Friday, October 2, 2009
Seasonal stress and the phone call. Also some fruit leather.
The weather has mercy. Or a sense of humor. I don't want to stretch this personification too far, but I'm feeling rather grateful to Mother Nature for this week of intermittent sun and rain in the Pacific Northwest. Had we faced October with less sunshine and more mud I can't say how well I might have done with the stresses -- non-weather-related -- I faced. Or not.
Stress in itself is an interesting word. Quite possibly the word has become less meaningful as the stressors proliferate in our modern lives.
Sort of like the word "awesome" that inspires and describes no awe, "stress" doesn't seem to carry strong enough connotations of being pushed, bent, pulled beyond one's limits. Stress is just omnipresent and thus diluted or accepted as the norm. Peace, or a state of not being affected by stress, is the anomaly. It becomes remarkable to be without anxiety.
When I think about stress I think about metal and its stress points. I think about steel and how hot it must get before it bends without melting altogether into a puddle of liquid.
That's the alloy point I'm seeking. The one where I'm stressed enough to be flexible but not broken.
So I'm grateful for the gentle weather transition in the midst of this season.
The fields around us are all greening up again for fall. At first it looks a little like a tapestry that's half-woven as the green perforates huge stretches of fallen gold and brown grass.
The girls and I festooned the front porch with six 75-pound pumpkins and a half-dozen sunflower heads that are bigger and heavier than most of the sugar pumpkins I save for the oven.
Birds subsequently have been busy on our front porch to the extent that we'll have to re-think the sunflowers as decoration.

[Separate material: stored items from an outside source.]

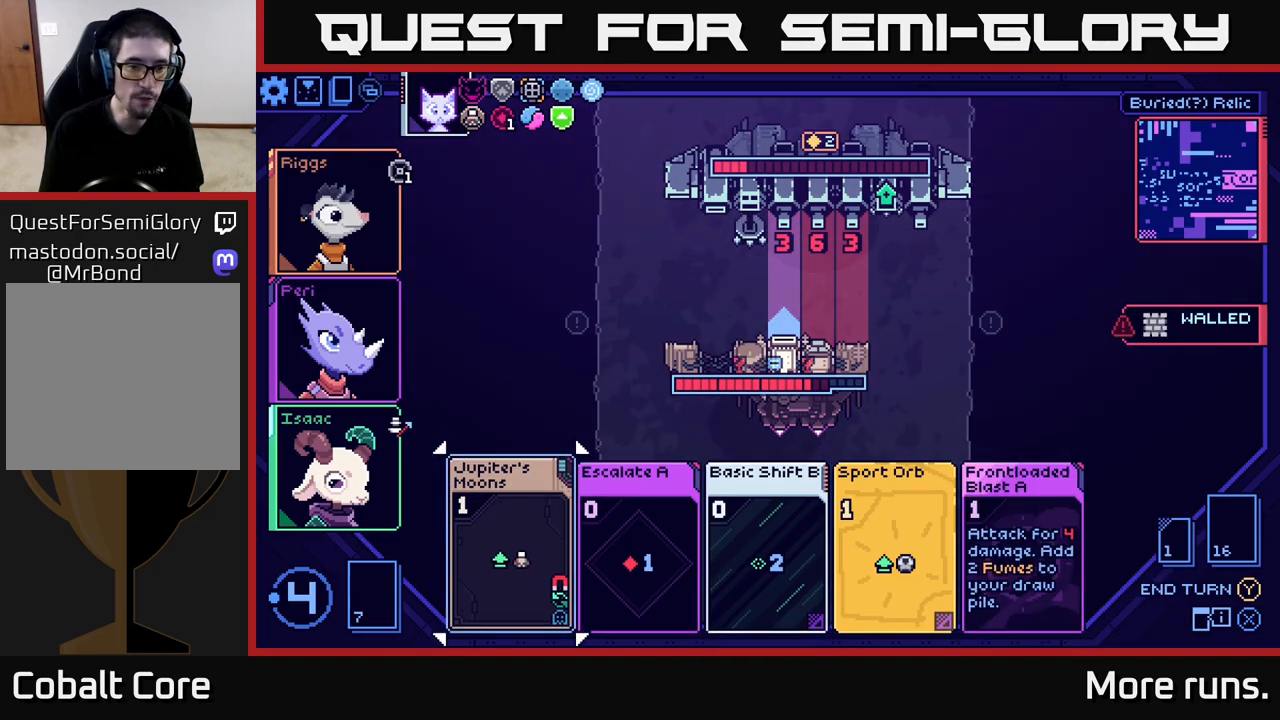
{"buttons": [], "left_stick": "center", "right_stick": "center", "events": []}
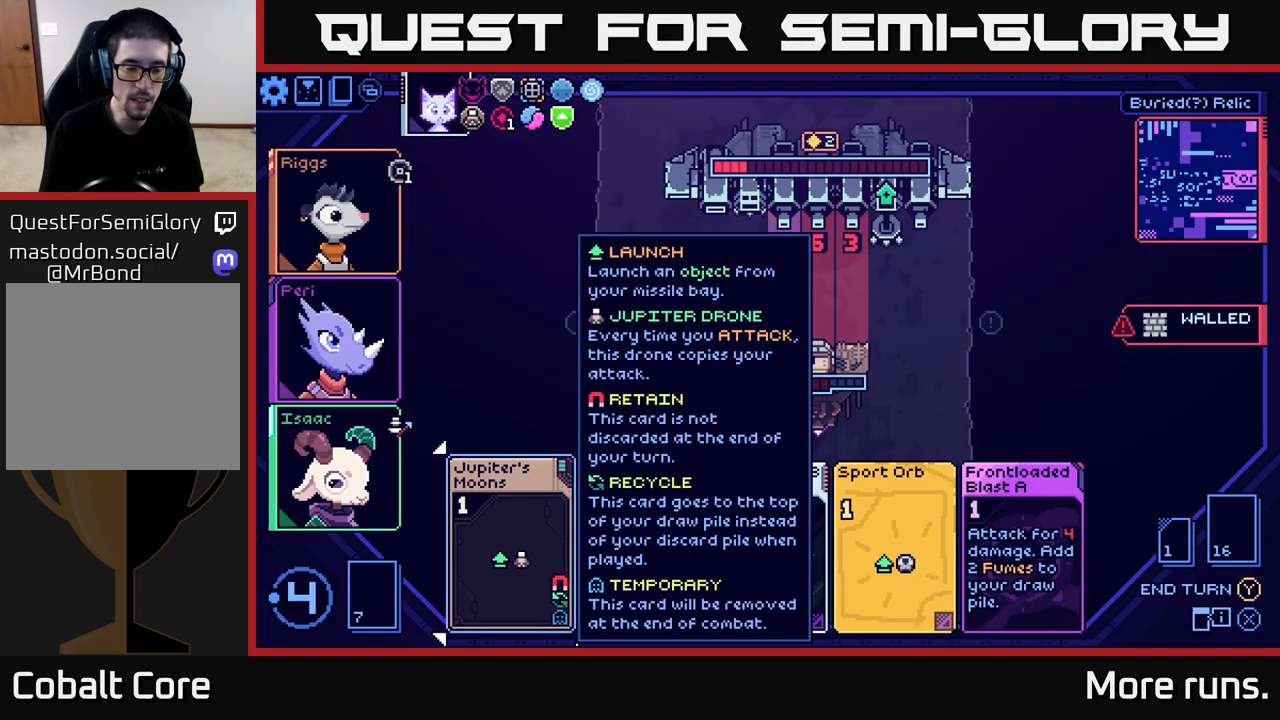
{"buttons": [], "left_stick": "left", "right_stick": "center", "events": [[133, "left_stick", "right"], [333, "left_stick", "center"], [467, "left_stick", "left"]]}
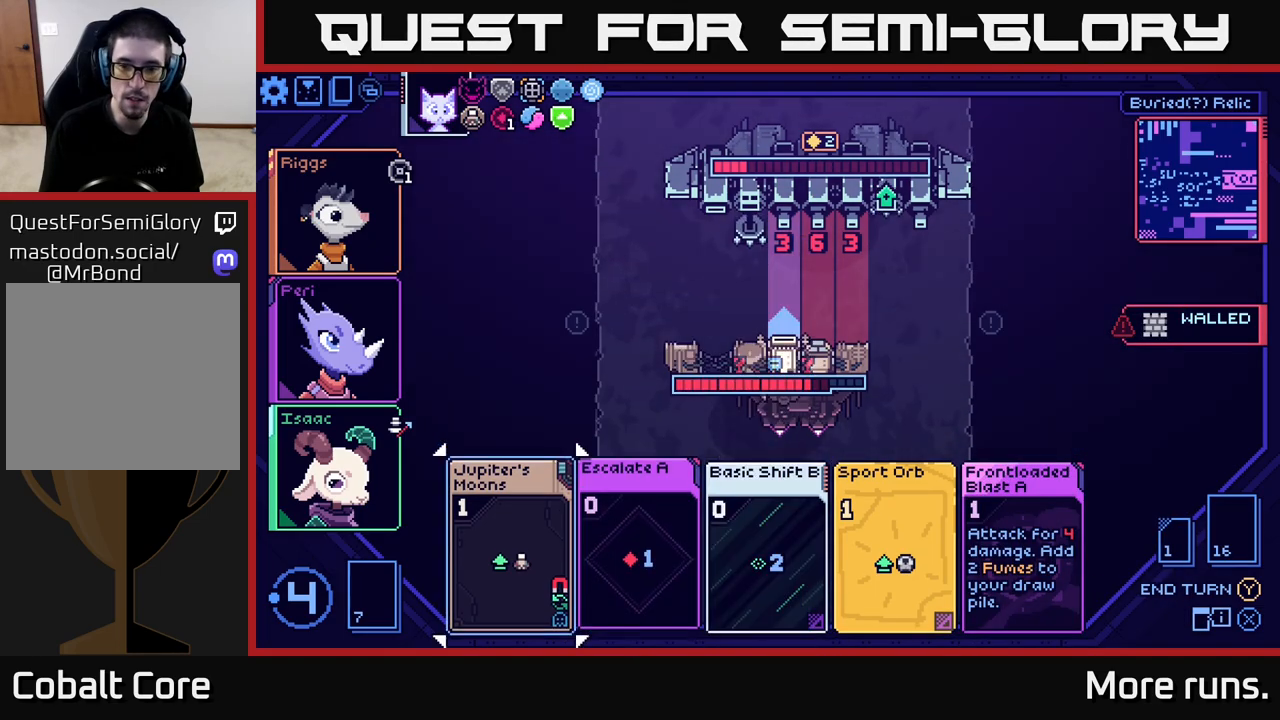
{"buttons": [], "left_stick": "center", "right_stick": "center", "events": [[133, "left_stick", "center"]]}
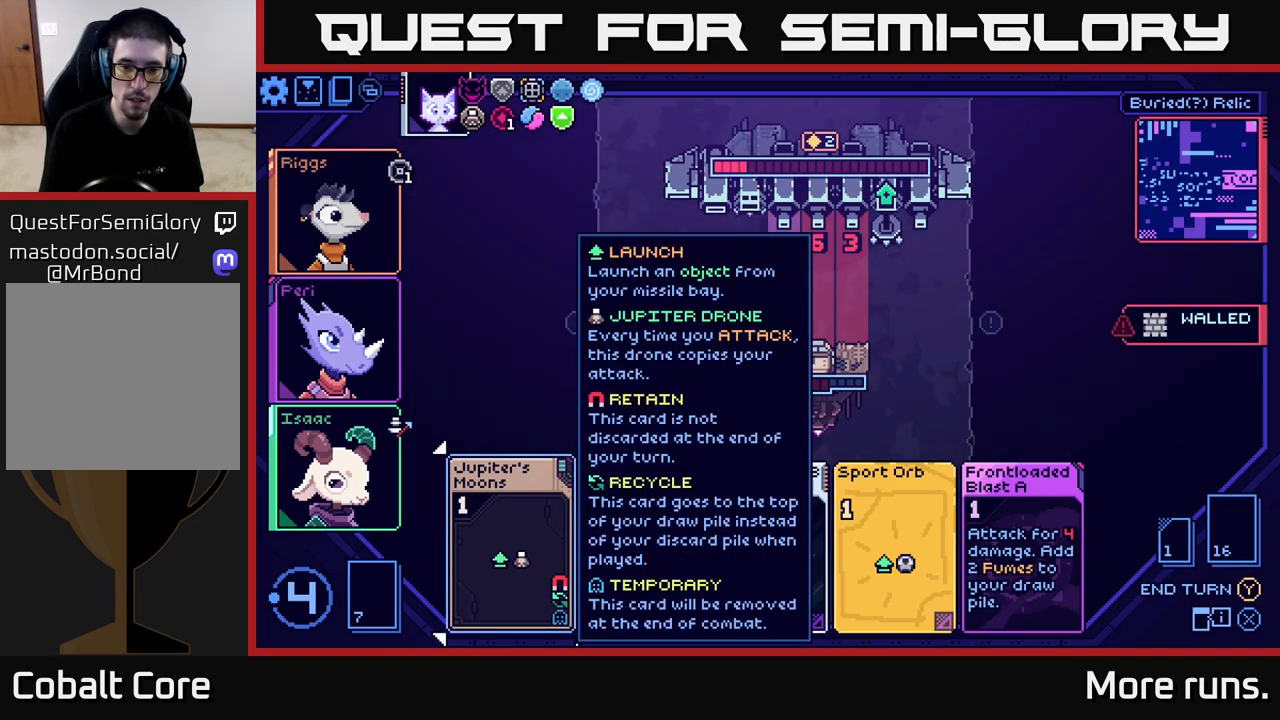
{"buttons": [], "left_stick": "center", "right_stick": "center", "events": [[117, "A", "down"], [217, "A", "up"]]}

Fruit leather is the hit of the party just about every day. It couldn't be easier with my schmancy new dehydrator (thanks, Mom!). The only bummer about it is that we are using up all the homemade applesauce I canned. One quart of applesauce with a few frozen berries added in the blender, spread on special trays and dried for about six hours, makes three huge rolls of delicious, sugar-free fruit leather. This equals about 12 generous servings. Which my children can mow through in significantly less time than it takes to make more.
However. It does keep them quiet when it's raining too much to send them outside but I must take a phone call. No doubt dealing with one of those stressors.